What are the measurements you need to know?
To shop for a furler you should know your headstay diameter, whether wire or rod, overall length (pin-to-pin measurement), and clevis pin diameter. If you are replacing or adding a furler, plan to replace your headstay. It holds your mast up, and you’re getting ready to put a system over it that makes it virtually impossible to inspect for wear or failure. A few hundred dollars for new wire will seem like pennies if you’re stuck with a catastrophic failure while cruising.
If you’re good at do-it-yourself rigging projects, installing a furler is a weekend task that the average boat owner can handle. Most Harken and Schaefer furlers are designed for owner-installation. Work with your local rigger if you are in doubt concerning your rigging skills.
Would you like a furler with a drum you can remove for racing?
The jib on our Ultimate 20 has special vertical battens that work with the furling system.

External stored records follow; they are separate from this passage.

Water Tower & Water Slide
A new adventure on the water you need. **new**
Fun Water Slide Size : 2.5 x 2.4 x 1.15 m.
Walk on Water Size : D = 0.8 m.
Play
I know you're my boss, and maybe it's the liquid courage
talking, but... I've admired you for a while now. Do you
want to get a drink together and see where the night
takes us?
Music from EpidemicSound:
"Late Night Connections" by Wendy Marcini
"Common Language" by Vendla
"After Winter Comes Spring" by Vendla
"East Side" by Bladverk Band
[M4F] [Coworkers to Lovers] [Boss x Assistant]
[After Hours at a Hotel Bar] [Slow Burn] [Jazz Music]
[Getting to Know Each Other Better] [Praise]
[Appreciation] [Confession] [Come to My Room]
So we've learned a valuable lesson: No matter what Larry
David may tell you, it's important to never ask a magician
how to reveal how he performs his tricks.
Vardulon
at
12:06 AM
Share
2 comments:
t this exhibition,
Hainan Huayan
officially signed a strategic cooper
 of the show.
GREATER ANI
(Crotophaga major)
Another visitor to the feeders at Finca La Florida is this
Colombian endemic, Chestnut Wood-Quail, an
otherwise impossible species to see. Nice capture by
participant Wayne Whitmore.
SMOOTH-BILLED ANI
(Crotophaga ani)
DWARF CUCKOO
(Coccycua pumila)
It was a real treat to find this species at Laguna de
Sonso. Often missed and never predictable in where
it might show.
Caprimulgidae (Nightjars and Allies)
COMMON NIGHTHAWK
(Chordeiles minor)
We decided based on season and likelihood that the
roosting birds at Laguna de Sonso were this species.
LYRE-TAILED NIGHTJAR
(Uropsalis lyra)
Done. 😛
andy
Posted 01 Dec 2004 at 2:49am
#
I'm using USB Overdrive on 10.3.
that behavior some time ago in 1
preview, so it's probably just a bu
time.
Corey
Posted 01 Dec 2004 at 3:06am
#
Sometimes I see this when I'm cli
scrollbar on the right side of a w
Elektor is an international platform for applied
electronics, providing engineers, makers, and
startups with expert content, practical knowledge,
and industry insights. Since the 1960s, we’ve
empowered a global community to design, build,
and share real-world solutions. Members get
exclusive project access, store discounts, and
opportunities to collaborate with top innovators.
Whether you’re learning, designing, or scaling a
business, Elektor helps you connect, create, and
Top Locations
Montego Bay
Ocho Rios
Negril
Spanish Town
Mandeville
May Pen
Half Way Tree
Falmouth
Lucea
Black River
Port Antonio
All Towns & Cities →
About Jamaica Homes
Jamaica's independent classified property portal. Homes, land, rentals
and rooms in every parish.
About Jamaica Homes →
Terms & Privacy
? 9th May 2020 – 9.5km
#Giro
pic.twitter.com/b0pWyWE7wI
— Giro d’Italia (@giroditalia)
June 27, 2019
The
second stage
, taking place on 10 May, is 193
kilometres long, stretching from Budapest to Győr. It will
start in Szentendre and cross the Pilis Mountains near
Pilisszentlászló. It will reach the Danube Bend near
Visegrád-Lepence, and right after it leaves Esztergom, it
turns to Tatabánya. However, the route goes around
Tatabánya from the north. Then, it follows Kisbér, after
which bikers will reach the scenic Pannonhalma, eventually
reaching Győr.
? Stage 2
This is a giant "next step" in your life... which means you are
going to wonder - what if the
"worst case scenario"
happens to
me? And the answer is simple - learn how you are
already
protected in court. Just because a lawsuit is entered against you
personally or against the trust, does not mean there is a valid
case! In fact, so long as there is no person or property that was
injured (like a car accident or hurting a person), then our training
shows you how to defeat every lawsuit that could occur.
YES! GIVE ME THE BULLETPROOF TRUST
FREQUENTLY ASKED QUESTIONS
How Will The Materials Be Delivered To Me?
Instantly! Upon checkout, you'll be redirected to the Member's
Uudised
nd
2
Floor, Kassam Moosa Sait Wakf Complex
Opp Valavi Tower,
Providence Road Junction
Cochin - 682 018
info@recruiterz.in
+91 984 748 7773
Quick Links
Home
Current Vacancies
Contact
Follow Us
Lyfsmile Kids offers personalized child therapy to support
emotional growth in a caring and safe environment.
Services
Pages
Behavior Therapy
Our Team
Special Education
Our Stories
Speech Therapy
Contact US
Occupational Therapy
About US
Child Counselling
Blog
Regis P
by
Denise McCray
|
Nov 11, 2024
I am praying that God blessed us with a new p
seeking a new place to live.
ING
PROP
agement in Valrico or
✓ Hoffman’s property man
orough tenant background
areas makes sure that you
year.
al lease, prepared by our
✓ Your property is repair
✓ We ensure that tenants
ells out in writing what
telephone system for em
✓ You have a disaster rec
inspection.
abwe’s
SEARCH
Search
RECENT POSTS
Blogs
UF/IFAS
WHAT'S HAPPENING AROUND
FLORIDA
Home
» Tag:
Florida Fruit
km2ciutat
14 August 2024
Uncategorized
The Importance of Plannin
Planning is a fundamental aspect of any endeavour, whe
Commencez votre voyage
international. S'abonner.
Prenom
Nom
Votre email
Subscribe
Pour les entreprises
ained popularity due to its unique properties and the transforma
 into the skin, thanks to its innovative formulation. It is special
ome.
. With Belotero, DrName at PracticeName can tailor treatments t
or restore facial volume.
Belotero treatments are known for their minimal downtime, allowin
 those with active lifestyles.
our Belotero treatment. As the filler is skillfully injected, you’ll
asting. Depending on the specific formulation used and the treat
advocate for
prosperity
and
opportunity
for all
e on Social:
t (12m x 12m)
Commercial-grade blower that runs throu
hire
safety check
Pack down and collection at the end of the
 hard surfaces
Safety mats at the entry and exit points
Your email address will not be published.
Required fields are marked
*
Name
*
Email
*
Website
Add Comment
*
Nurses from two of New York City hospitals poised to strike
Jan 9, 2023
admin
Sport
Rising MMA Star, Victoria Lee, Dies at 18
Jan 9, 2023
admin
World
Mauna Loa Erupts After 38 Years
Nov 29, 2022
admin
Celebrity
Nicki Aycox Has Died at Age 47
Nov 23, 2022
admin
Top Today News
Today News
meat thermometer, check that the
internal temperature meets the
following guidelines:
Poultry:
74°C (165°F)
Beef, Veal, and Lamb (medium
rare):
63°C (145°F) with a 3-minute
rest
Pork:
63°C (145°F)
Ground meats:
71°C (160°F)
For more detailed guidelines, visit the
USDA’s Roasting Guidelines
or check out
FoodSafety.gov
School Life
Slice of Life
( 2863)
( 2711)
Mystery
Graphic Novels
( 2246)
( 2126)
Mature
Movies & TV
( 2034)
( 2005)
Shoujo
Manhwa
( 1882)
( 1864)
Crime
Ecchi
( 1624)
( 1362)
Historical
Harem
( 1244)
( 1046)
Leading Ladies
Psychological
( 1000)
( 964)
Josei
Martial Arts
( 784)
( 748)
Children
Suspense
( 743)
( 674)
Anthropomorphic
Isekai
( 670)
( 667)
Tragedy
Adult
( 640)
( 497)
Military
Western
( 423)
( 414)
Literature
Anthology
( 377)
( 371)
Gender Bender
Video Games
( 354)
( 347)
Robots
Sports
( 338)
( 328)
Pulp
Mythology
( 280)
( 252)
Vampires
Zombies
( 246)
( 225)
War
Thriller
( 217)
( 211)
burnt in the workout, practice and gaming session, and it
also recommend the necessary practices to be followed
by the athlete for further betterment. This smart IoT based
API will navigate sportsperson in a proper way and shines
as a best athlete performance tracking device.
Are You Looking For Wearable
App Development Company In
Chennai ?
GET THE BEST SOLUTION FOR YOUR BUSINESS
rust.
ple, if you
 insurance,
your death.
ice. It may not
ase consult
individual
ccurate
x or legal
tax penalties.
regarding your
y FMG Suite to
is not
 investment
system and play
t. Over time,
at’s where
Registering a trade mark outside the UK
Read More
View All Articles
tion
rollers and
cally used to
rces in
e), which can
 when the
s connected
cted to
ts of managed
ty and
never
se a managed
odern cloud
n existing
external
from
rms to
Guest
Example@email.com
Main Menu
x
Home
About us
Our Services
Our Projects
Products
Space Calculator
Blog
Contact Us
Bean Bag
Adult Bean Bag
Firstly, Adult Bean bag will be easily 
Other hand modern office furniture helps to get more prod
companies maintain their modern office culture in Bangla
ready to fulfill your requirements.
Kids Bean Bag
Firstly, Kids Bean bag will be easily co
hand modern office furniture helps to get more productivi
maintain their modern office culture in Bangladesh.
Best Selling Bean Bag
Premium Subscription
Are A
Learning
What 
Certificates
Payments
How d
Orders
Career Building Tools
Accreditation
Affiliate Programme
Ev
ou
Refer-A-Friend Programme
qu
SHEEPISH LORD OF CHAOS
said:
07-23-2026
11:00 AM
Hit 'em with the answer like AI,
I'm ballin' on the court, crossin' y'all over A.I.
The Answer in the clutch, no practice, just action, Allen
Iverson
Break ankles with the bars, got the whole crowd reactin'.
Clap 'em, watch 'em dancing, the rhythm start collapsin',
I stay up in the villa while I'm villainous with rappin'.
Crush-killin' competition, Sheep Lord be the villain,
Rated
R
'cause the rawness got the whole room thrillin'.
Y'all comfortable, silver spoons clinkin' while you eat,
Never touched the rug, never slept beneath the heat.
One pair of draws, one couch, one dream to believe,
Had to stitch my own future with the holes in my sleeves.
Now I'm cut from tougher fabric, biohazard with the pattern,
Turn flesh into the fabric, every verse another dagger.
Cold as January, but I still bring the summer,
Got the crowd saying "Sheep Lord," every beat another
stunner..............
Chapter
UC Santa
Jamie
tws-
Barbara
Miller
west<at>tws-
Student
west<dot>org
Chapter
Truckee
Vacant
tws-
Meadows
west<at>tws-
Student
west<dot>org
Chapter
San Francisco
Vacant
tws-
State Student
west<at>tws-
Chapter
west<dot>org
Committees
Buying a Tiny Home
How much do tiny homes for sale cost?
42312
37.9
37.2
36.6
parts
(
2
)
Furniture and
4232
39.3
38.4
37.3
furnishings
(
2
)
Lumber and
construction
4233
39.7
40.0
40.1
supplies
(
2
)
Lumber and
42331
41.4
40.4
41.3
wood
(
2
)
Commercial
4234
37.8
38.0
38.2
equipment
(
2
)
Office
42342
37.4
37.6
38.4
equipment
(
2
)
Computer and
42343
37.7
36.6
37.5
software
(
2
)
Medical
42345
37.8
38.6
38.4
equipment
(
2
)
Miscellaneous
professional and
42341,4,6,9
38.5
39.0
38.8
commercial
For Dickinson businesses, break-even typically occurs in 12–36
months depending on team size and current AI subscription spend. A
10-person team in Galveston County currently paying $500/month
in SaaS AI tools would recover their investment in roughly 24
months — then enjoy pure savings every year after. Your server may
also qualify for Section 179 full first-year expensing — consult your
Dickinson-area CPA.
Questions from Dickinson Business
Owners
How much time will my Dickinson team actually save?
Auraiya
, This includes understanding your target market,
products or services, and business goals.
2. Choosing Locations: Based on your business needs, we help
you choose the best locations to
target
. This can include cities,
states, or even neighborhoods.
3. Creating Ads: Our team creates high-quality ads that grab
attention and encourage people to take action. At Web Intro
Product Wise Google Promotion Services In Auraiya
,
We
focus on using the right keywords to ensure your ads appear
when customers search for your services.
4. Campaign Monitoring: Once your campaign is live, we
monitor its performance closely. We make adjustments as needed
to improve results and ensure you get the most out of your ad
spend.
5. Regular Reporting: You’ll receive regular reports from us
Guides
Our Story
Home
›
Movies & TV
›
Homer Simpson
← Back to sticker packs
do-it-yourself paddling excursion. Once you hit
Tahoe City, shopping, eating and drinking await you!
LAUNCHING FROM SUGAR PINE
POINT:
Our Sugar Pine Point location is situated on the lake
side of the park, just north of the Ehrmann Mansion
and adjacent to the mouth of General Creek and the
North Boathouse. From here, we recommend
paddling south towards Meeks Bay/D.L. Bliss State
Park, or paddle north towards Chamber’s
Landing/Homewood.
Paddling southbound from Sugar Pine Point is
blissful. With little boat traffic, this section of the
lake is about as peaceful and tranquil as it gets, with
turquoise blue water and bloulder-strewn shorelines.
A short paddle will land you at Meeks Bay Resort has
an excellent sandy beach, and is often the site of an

Racers want to save weight in the bow, position the tack of the sail closer to the deck, and make headsail changes as the wind increases or decreases. Harken’s MKIV furlers allow these racing performance changes. They have split furling drums that are removable, and an aerodynamic Air Foil® extrusion with twin grooves for quick sail changes. Independent head and tack swivels help improve sail shape. Harken’s ESP furlers have fixed drums, round, single-groove foils and fixed halyard and tack swivels. Facnor’s LX Series, as well as Profurl’s Racing and Cruising furlers, offer similar choices
What accessories do you need?
Make sure to order the necessary terminals, furling line and toggles or Leg Kits to complete your installation. You often need to cut the headstay length slightly, and add a Sta-Lok or Norseman terminal.
Sail modifications: If your existing jib is hanked onto the headstay, you”ll need to replace the hanks with #5 or #6 luff tape. You may also install a foam luff pad for reefing deep draft sails. It allows the center of the sail to maintain an aerodynamic shape when partially reefed, without the draft moving to the back of the sail. Add a Sunbrella sun shade to the leech and foot if the sail will be exposed to the sun for an extended time period. Better yet, replace your tired, blown-out genoa, and buy a new sail with these modifications designed into it.
Leading the line aft: You’ll want lead blocks to control the system from your cockpit, with a ratchet block to help manage the load on bigger systems.
Halyard restrainer/halyard deflector: You may also need a halyard restrainer, which keeps the halyard from wrapping around the forestay.